O Ministro Relator concluiu que, ao interpretar o Artigo 840, § 1º, da CLT de forma a esvaziar seu conteúdo normativo e afastar a limitação da condenação aos valores indicados na inicial, o órgão fracionário do TST realizou, na prática, um controle de constitucionalidade (ainda que de forma implícita ou por meio de interpretação conforme a Constituição) sem observar a cláusula de reserva de plenário.

O Ministro Relator concluiu que, ao interpretar o Artigo 840, § 1º, da CLT de forma a esvaziar seu conteúdo normativo e afastar a limitação da condenação aos valores indicados na inicial, o órgão fracionário do TST realizou, na prática, um controle de constitucionalidade (ainda que de forma implícita ou por meio de interpretação conforme a Constituição) sem observar a cláusula de reserva de plenário.

Diante dessa violação à Súmula Vinculante nº 10, o Ministro Alexandre de Moraes julgou procedente a Reclamação, cassando a decisão do TST e determinando que outra seja proferida em conformidade com os parâmetros da Súmula Vinculante nº 10.
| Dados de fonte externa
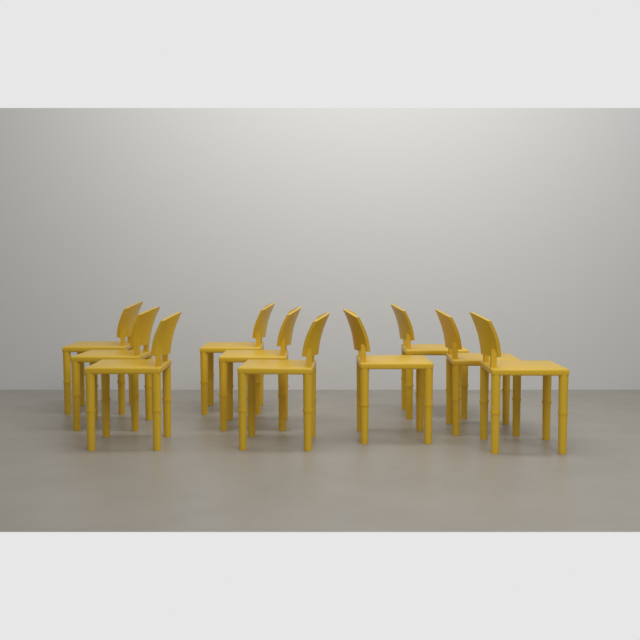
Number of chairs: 10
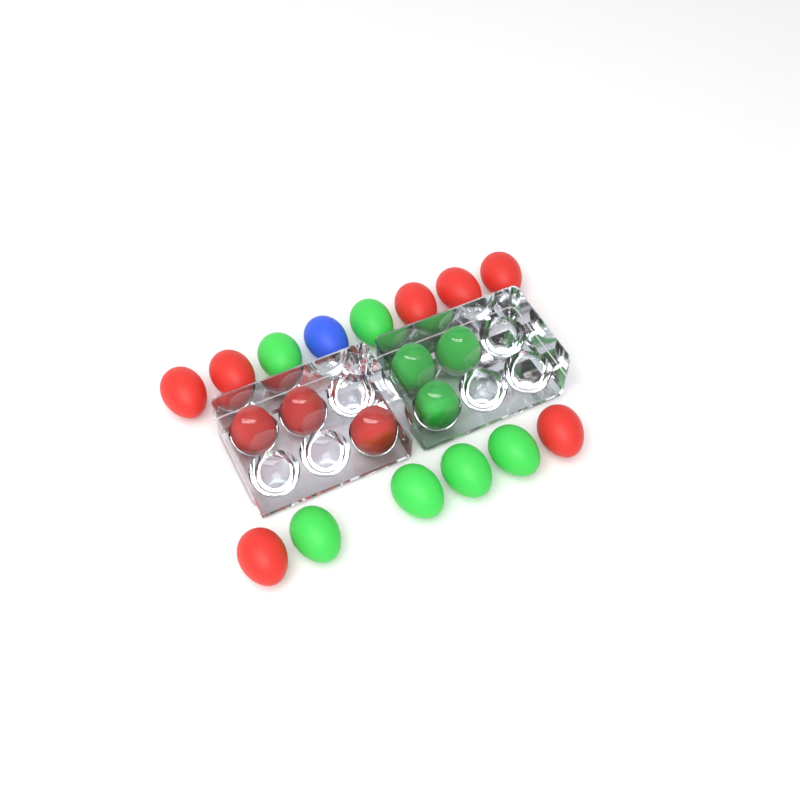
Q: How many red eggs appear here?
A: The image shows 10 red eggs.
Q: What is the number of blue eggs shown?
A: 1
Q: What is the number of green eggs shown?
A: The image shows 9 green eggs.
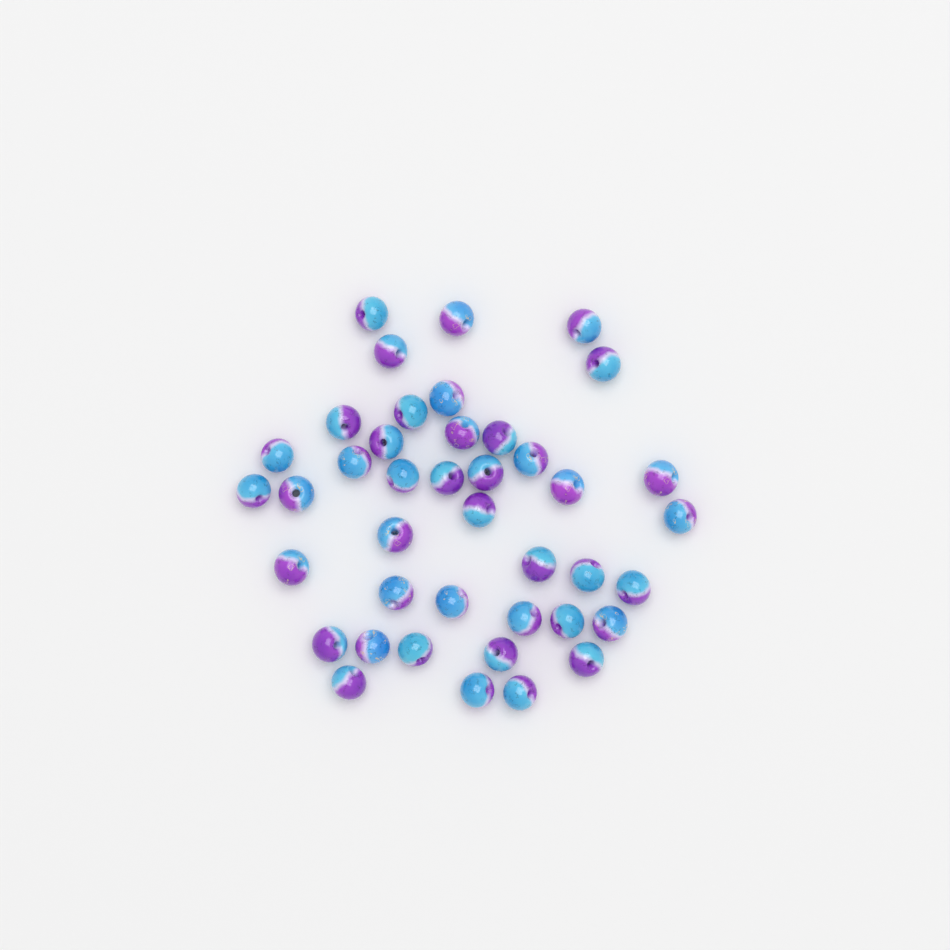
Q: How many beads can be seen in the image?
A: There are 41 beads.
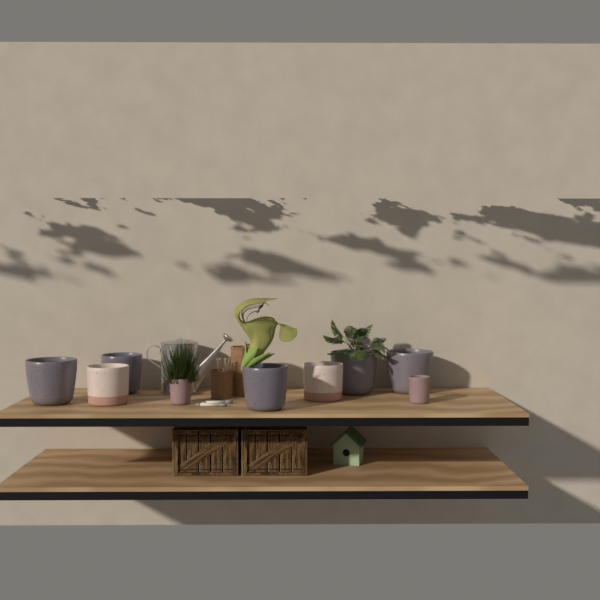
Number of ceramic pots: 9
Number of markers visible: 2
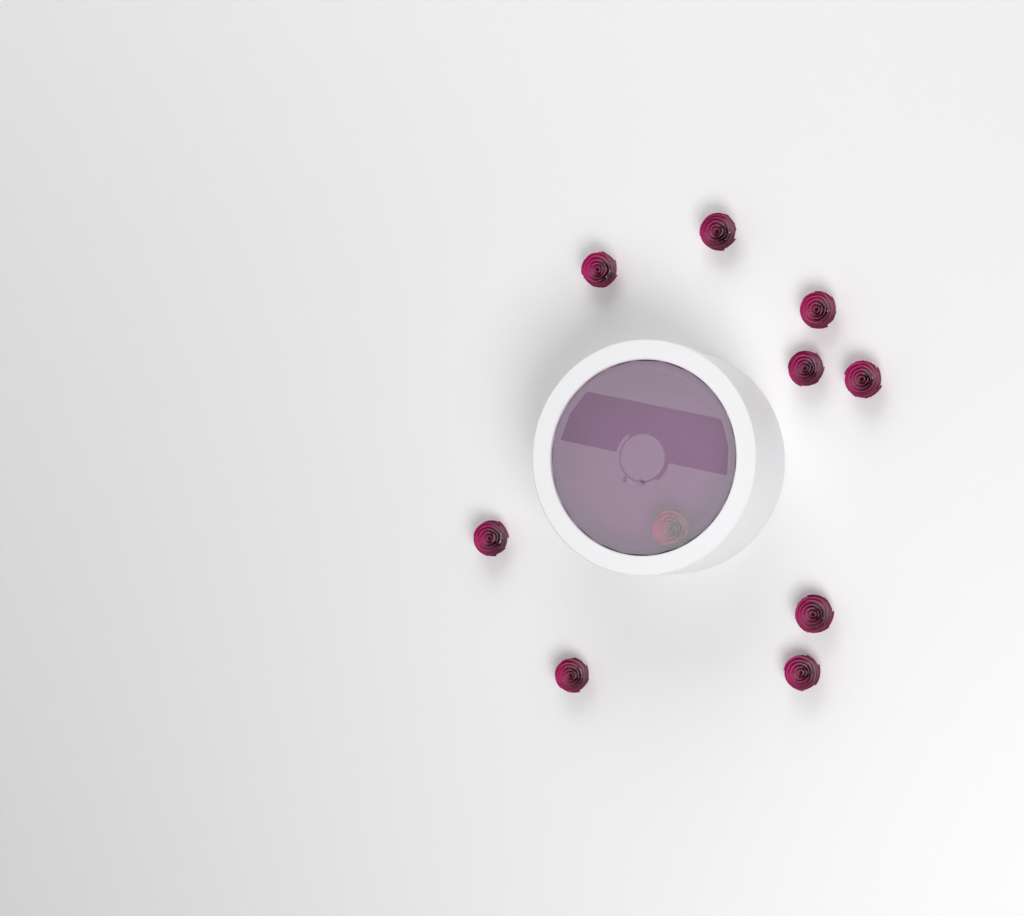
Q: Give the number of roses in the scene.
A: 10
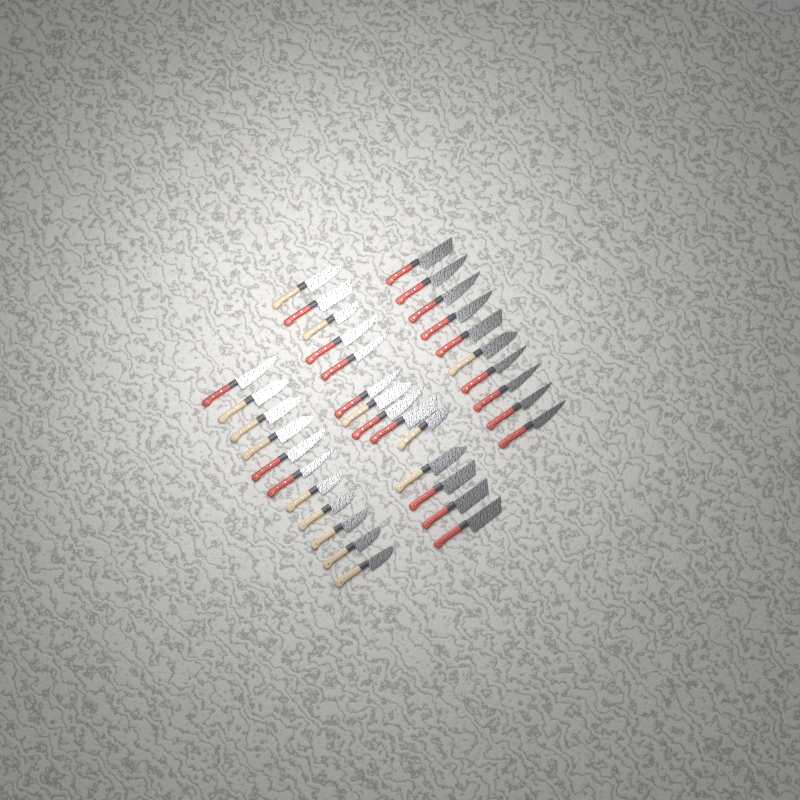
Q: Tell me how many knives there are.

A decisão do STF na RCL 79.034 se torna um caso de grande relevância, reforçando a validade e a eficácia do Artigo 840, § 1º, da CLT, na redação dada pela Reforma Trabalhista. Ao cassar a decisão do TST que considerou os valores dos pedidos como mera estimativa, o STF sinaliza que a exigência legal de indicação do valor do pedido deve ser observada, e que a condenação deve, em regra, limitar-se a esses valores.

Para as empresas, este entendimento representa um avanço significativo em termos de segurança jurídica e previsibilidade, sendo um importante precedente para a matéria e estabilizando a jurisprudência sobre o assunto. A partir de agora, a indicação do valor na petição inicial tende a ser um balizador mais firme para o potencial passivo trabalhista, permitindo uma análise de risco mais precisa e subsidiando de forma mais eficaz as estratégias de defesa e negociação.